まずサグリは、対象となる農地の区画面積や作物の予測収穫量などを衛星データから分析・算出。それを農家に資金を貸し付ける金融機関に販売する。金融機関側は、貸付先農家の経営情報を把握しながら円滑な資金の貸し付け・回収ができる。農家のメリットは、情報を活用することで農業資材などの購入資金を調達しやすくなることだ。この事業を推進する上で、現地のパートナーと信頼関係を築くことが重要なミッションだった。

「海外では細かな風習や伝統が日本とは変わってくるので、我々が直接コミュニケーションをして農家に寄り添っても、本質的な課題を抽出するまでに時間がかかってしまいます。故にマイクロファイナンス企業などの金融機関だけでなく、農家と強いネットワークを築いている組織との連携が必要でした」

サグリは、2019年よりインド・ベンガルールに子会社を設置しており、現在は現地で農家支援を行うローレンスデール・アグロ・プロセッシング・インディア(LEAF)と事業提携している

現地の農業大手と業務提携したことにより、インドの農家や金融機関に対してアプローチできるネットワークを築くことができた。坪井氏は今後、それを脱炭素ビジネスにも生かすことを期待している。

地球で暮らし続ける方法を探る

これまで民間企業が有効利用できていなかった衛星データにいち早く目を付け、サグリは国内外の社会的な課題解決にアプローチしてきた。サグリは、衛星データには地球と人類の共存をサポートする可能性があることを確信している。

「まだまだ我々が解析できてない領域はたくさんあります。例えば昨今は小型SAR(合成開口レーダー)衛星の開発が進んでいますが、夜であっても、空が曇っていても、地表の滑らかさを測ることができるんですよ。それによって、農地の水張りの状況や土壌の水分量を解析するなど、あらゆる用途が考えられます。農業分野に限らず、その情報は幅広い領域で応用可能です。我々としては将来的に林業の課題解決にも取り組んでいきたいと思っています」

衛星データを解析することで地球上の状況が可視化される。すると持続可能な社会を実現するための道筋も見えてくる。坪井氏が望んでいるのは、社会的・環境的な影響を生み出すインパクト投資が当たり前の世の中になることだ。

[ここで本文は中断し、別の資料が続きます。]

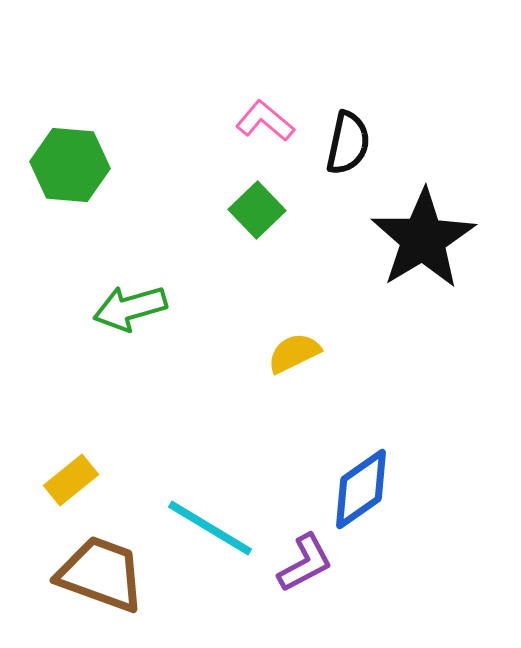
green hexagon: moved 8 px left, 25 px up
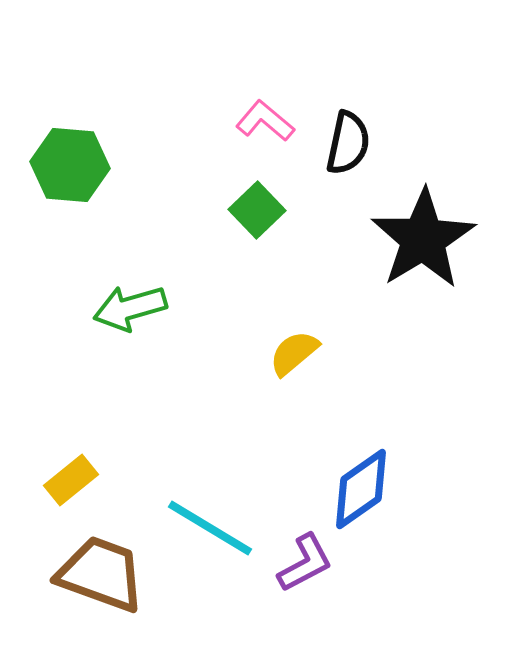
yellow semicircle: rotated 14 degrees counterclockwise
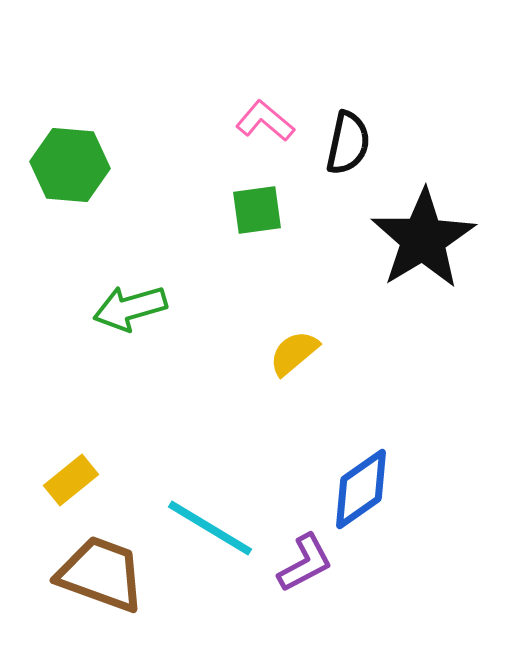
green square: rotated 36 degrees clockwise
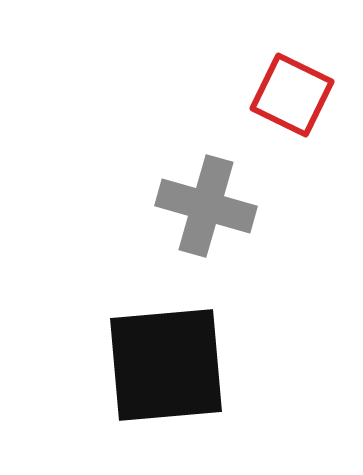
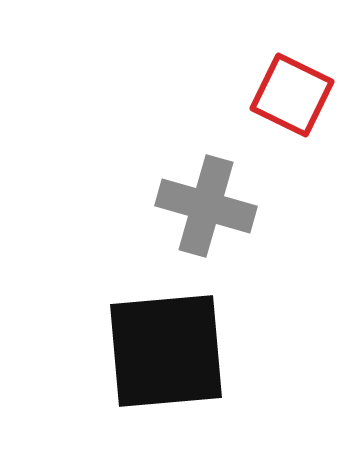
black square: moved 14 px up
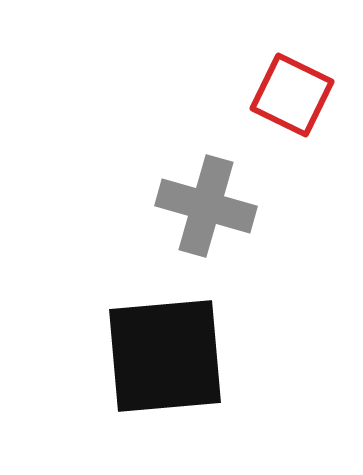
black square: moved 1 px left, 5 px down
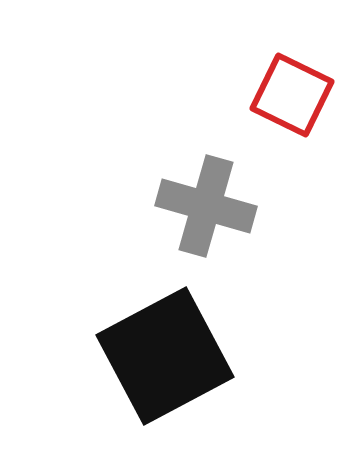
black square: rotated 23 degrees counterclockwise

「気候変動によって農業生産が思いどおりに進まないことは、人類が立ち向かっていかなければならない最大の課題だと思っています。長らく『環境ビジネスはもうからない』と言われてきましたが、もはやそういう話ではなく、現代人の責任として社会の課題解決に取り組むプレーヤーが増えてほしいですね。私としては、世界中の才能や資金が集結してデジタル技術を駆使すれば、食料危機は早々に解決できると思っています」

「気温上昇などの地球環境が変容している中で、人類に対しても変容が求められている」と語る坪井氏

悠長に構えている時間はない。気候変動に歯止めをかけなければ、地球に住むことを諦めて火星移住という非現実的な選択肢に頼らざるを得なくなる時代がやってくるかもしれない。宇宙に移り住む方法ではなく、宇宙から得られる情報によって地球で暮らし続ける方法を“サグリ”続ける。坪井氏の合理的なロマンの成就に期待したい。